I'm also interested in why some people seem to look for reasons to kill animals (and, all too often, each other)! I understand that animals can be a nuisance, as can people, but why can we tolerate some nuisances and not others?
My research is peripheral to my regular animal protection work, but important in understanding what we are up against.
Within the overreaching reality that we are a very diverse species with various people having all kinds of values, interests, experiences, intelligence, emotions, principles, ethics, backgrounds, needs, and so on, it seems that an overriding fact remains: in every successful relationship, the people involved worked at making it succeed. Those who have had successful marriages, business partnerships, teaching and learning experiences, family compatibility, meetings, get-togethers, neighborhood relationships, employee/employer relations, and so on all seem to agree that you have to work at making the relationships succeed.

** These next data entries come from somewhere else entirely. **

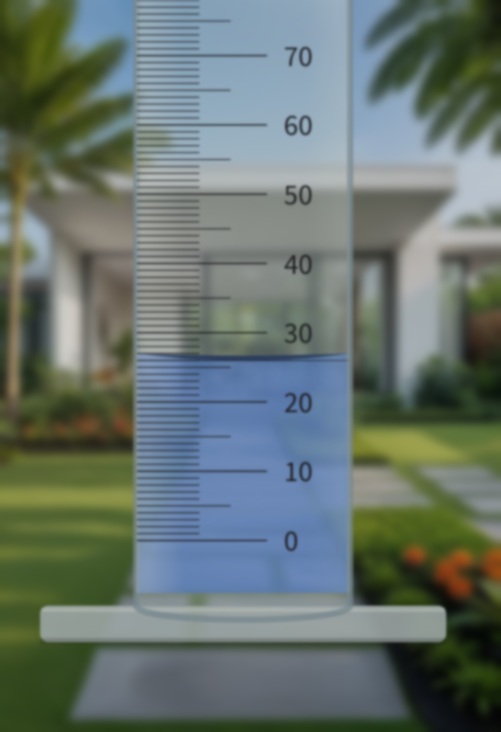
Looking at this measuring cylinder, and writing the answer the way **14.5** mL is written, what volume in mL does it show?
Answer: **26** mL
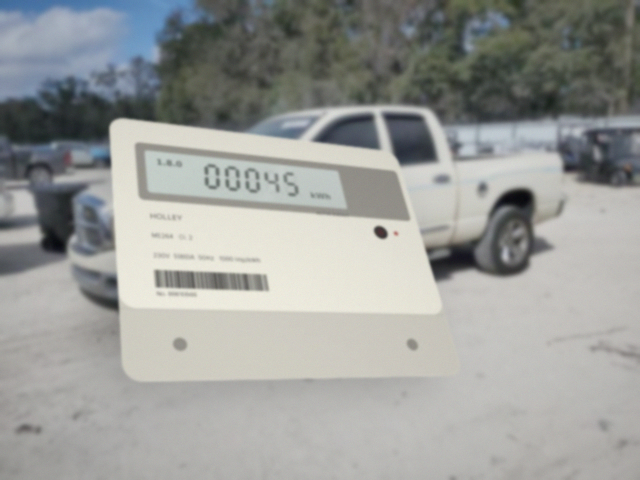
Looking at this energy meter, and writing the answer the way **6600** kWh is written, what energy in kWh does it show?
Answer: **45** kWh
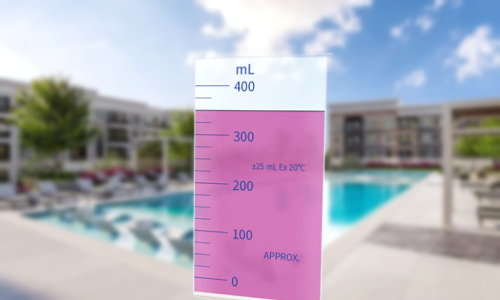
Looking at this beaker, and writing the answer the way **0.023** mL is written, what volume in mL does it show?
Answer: **350** mL
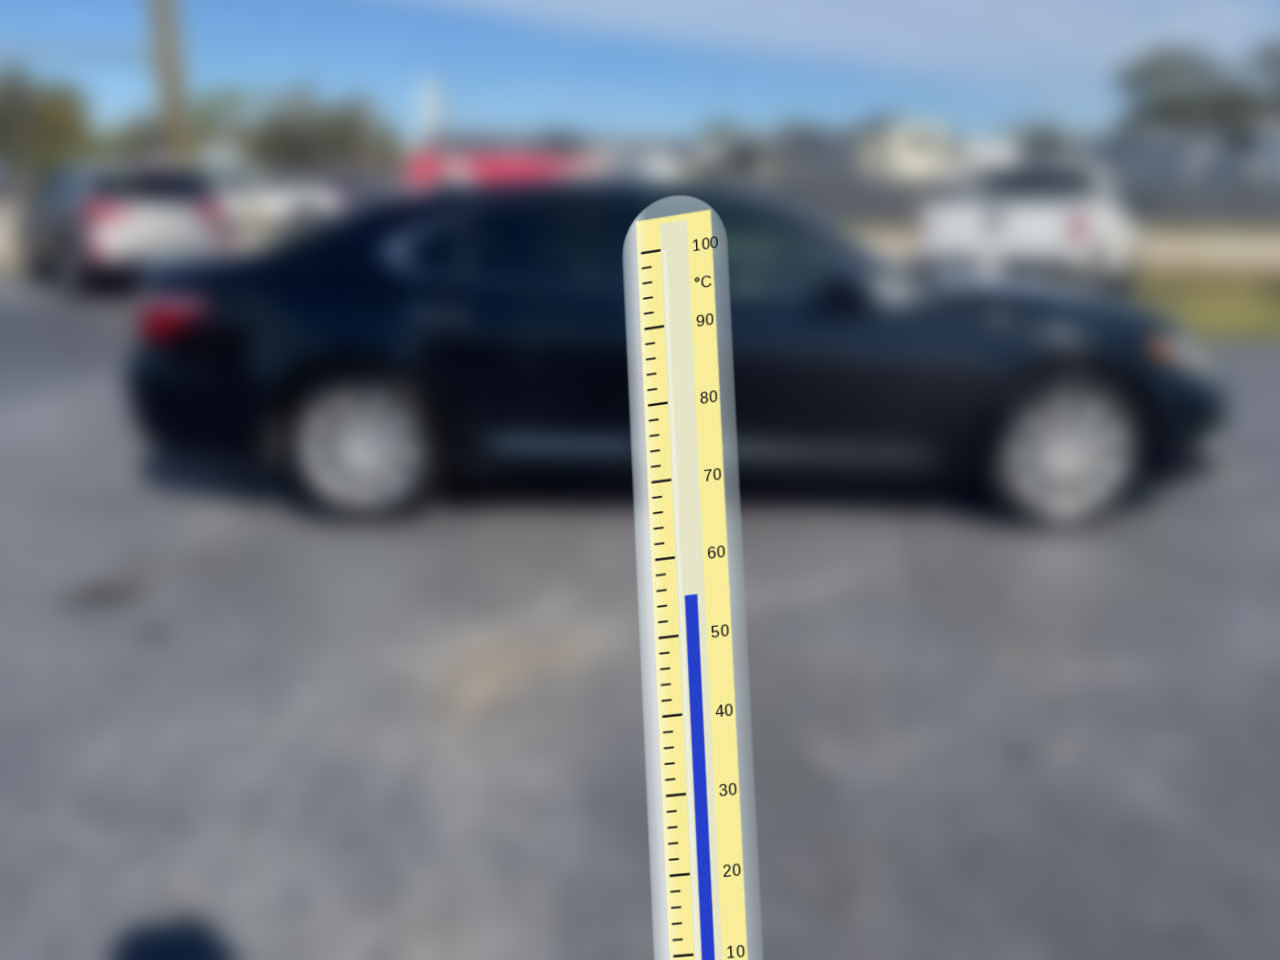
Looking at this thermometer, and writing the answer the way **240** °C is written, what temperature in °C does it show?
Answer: **55** °C
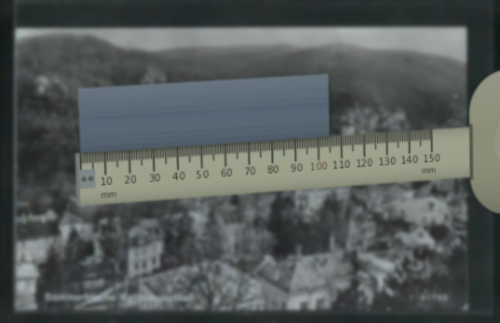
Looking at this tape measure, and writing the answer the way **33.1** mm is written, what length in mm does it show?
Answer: **105** mm
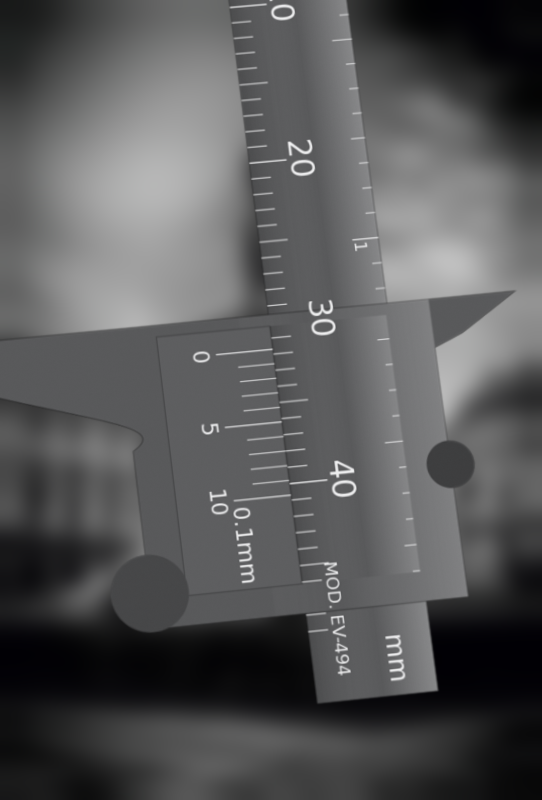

With animals who often annoy people, we are, like it or not, in a relationship. It is somewhat one-sided; we are the ones who can adjust. The squirrels, raccoons, starlings, sparrows, pigeons, mice, bats, and skunks who are in our midst and share our world are not aware that their presence and activity can either please us or annoy us, or that the same activity can be irritating to one person while pleasing another. I once heard of a man who shot mockingbirds because their songs awoke him: an unthinkable attitude for me. I have had people call to ask me how to get rid of something-like frogs calling from a pond in the yard or swallows nesting in a car port-that would give me pleasure.